--- Action item ---
Exclude the images, then return every line below exactly as written.
◆ ◆ ◆ ◆ ◆
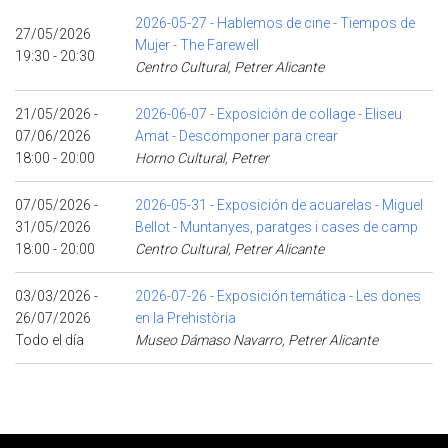
2026-05-27 - Hablemos de cine - Tiempos de
27/05/2026
Mujer - The Farewell
19:30 - 20:30
Centro Cultural, Petrer Alicante
21/05/2026 -
2026-06-07 - Exposición de collage - Eliseu
07/06/2026
Amat - Descomponer para crear
18:00 - 20:00
Horno Cultural, Petrer
07/05/2026 -
2026-05-31 - Exposición de acuarelas - Miguel
31/05/2026
Bellot - Muntanyes, paratges i cases de camp
18:00 - 20:00
Centro Cultural, Petrer Alicante
03/03/2026 -
2026-07-26 - Exposición temática - Les dones
26/07/2026
en la Prehistòria
Todo el día
Museo Dámaso Navarro, Petrer Alicante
◆ ◆ ◆ ◆ ◆
--- Answer to the exercise ---
2026-05-27 - Hablemos de cine - Tiempos de
27/05/2026
Mujer - The Farewell
19:30 - 20:30
Centro Cultural, Petrer Alicante
21/05/2026 -
2026-06-07 - Exposición de collage - Eliseu
07/06/2026
Amat - Descomponer para crear
18:00 - 20:00
Horno Cultural, Petrer
07/05/2026 -
2026-05-31 - Exposición de acuarelas - Miguel
31/05/2026
Bellot - Muntanyes, paratges i cases de camp
18:00 - 20:00
Centro Cultural, Petrer Alicante
03/03/2026 -
2026-07-26 - Exposición temática - Les dones
26/07/2026
en la Prehistòria
Todo el día
Museo Dámaso Navarro, Petrer Alicante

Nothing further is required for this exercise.